# [Exercise aim]
The job is to find each line of the records below that includes the word "Leren" and copy it.

── Data shown ──

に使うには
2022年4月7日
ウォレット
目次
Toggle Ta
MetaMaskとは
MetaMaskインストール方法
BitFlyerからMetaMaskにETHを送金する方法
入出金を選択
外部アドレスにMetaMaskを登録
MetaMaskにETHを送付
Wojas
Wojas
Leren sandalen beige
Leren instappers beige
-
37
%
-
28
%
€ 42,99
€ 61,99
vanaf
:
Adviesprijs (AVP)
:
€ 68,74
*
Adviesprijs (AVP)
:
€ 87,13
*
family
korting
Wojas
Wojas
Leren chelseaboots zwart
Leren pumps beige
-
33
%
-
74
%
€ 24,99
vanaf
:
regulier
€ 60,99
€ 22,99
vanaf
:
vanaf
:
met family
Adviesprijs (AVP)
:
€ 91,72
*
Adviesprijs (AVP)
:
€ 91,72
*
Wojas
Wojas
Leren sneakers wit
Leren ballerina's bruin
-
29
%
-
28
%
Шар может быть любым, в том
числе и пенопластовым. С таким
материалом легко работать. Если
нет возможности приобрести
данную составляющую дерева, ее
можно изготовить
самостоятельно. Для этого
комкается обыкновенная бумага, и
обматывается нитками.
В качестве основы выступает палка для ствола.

───

# [Exercise solution]
Leren sandalen beige
Leren instappers beige
Leren chelseaboots zwart
Leren pumps beige
Leren sneakers wit
Leren ballerina's bruin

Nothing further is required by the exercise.